> **The input**:

↓

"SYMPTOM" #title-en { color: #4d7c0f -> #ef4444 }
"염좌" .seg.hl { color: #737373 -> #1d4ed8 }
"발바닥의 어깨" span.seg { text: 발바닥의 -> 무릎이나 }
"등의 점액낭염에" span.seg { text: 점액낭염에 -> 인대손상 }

↑
↓

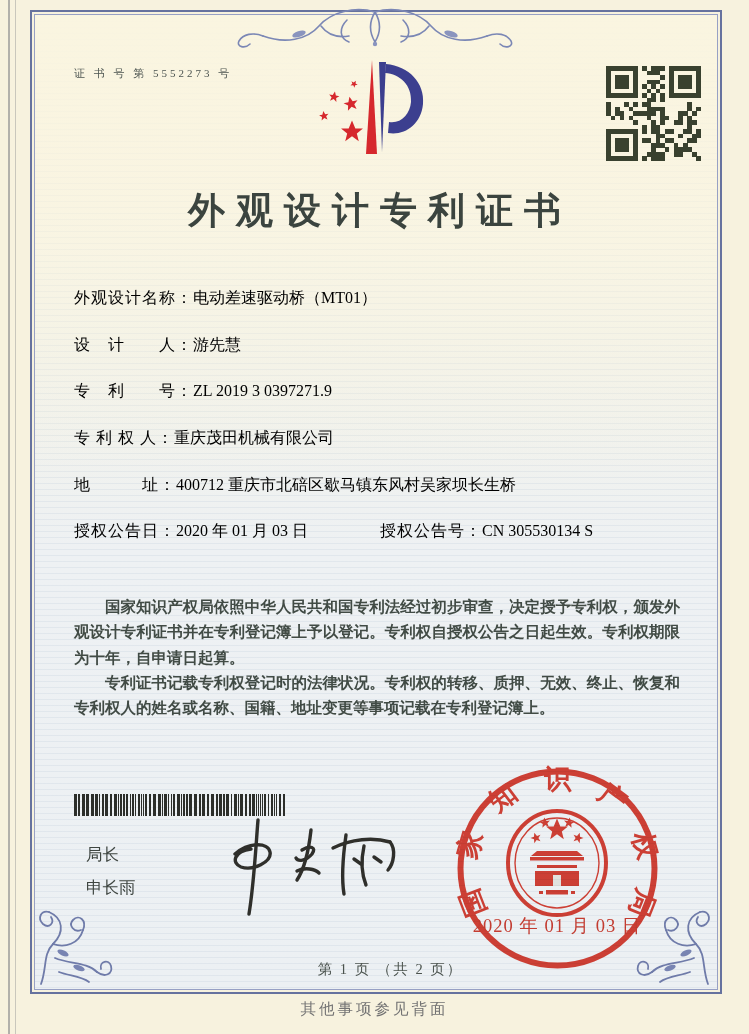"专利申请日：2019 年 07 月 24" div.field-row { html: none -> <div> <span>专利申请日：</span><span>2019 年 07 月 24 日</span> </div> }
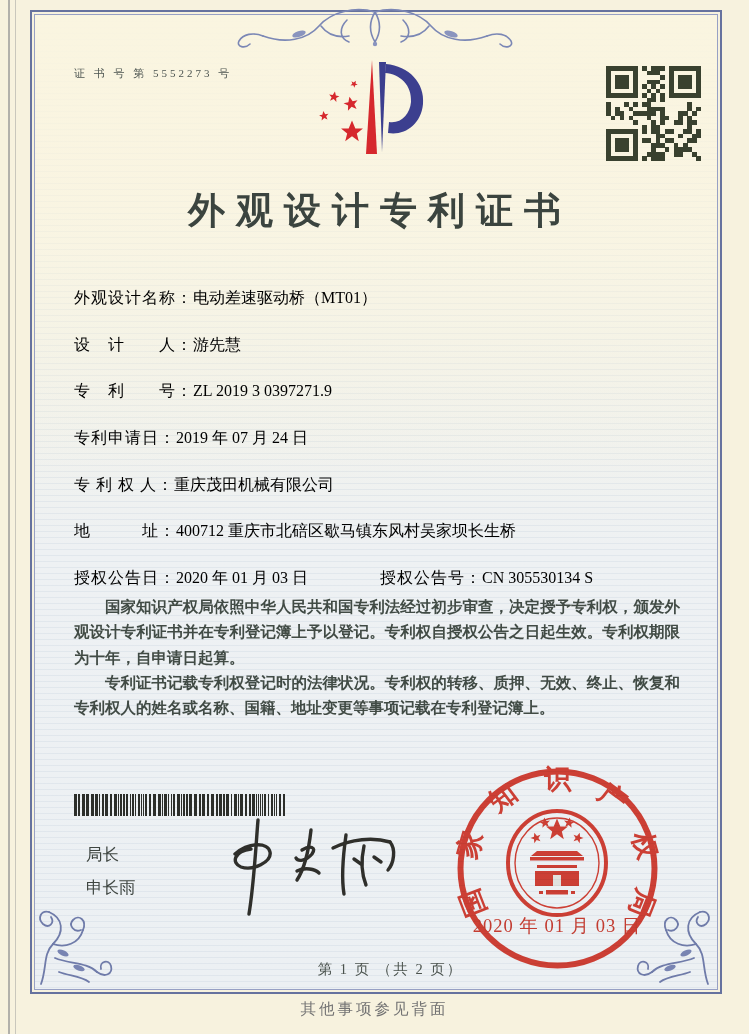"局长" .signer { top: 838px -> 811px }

↑

> **Task to carry out**: Go through the material above and output exactly the lines from the one containing "color: #4d7c0f ->" through the one containing "text: 점액낭염에 ->".

> **Your solution**:
"SYMPTOM" #title-en { color: #4d7c0f -> #ef4444 }
"염좌" .seg.hl { color: #737373 -> #1d4ed8 }
"발바닥의 어깨" span.seg { text: 발바닥의 -> 무릎이나 }
"등의 점액낭염에" span.seg { text: 점액낭염에 -> 인대손상 }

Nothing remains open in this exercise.